Moore taught in universities in Iowa and the Philippines before returning to Sydney in 1931, where he taught at the university. From 1934 to 1940 he was a leader-writer and literary reviewer for The Sydney Morning Herald, before enlisting in the Australian Imperial Force in July 1940. After the war he taught at Canberra University College, which was later amalgamated with the Australian National University. In 1956 he was elected inaugural chair of the Commonwealth Council of the Fellowship of Australian Writers. He was promoted to associate professor in 1959, and retired in 1966.

Moore was a member of the advisory board of the Commonwealth Literary Fund from 1945 to 1971 and was a passionate supporter of Australian literature. During his working life he published collections of poetry, gave talks for the Australian Broadcasting Commission on literary topics, wrote reviews and critical articles, and edited anthologies of Australian short stories and poetry.

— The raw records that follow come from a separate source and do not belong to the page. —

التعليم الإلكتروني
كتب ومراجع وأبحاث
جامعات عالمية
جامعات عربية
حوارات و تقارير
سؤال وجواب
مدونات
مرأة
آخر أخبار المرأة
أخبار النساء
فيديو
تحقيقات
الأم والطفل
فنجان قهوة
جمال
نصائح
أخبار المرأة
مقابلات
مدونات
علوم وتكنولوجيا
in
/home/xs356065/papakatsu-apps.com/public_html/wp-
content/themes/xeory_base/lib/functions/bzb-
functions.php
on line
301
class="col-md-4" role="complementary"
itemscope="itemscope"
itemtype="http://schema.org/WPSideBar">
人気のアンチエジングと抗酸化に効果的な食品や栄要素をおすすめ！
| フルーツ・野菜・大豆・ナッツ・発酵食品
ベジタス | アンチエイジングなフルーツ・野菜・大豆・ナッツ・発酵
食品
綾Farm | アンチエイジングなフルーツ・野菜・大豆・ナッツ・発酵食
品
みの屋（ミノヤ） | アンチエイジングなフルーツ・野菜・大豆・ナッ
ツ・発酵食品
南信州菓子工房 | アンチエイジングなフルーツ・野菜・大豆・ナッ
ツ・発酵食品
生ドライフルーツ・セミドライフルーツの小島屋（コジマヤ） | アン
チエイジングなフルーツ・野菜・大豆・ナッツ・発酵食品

He died in Canberra in 1978.

== Bibliography ==

=== Novels ===
- Moore, T. Inglis (1935). "The half way sun : a tale of the Philippine Islands"

=== Poetry ===
- Collections
- Adagio in Blue : Poems (1938)
- Emu Parade : Poems from Camp (1941)
- Bayonet and Glass (1957)

=== Edited anthologies ===
- Best Australian One-Act Plays (1937) compiled with William Moore
- Australian Poetry, 1946 (1946) poetry anthology
- Australia Writes (1953) poetry and fiction anthology
- Selected Poems of Henry Kendall (1957)
- Henry Kendall (1963) poetry of Henry Kendall
- From the Ballads to Brennan (1964) poetry anthology

=== Non-fiction ===
- Six Australian Poets (1942) criticism and biography
- The Misfortunes of Henry Handel Richardson (1957) criticism
- Mary Gilmore : A Tribute (1965) edited with Barrie Ovenden and Dymphna Cusack
- Rolf Boldrewood (1968) biography
- Social Patterns in Australian Literature (1971) criticism
- Letters of Mary Gilmore (1980) edited with W. H. Wilde
- The Australia Book : The Portrait of a Nation by Our Greatest Writers (1982)

== Drama ==
- *We're Going Through (1943)

== Readings ==
Inglis Moore conducted two poetry readings of his works that were recorded. One in 1959, and the other in 1967. These recordings can be found at the National Library of Australia.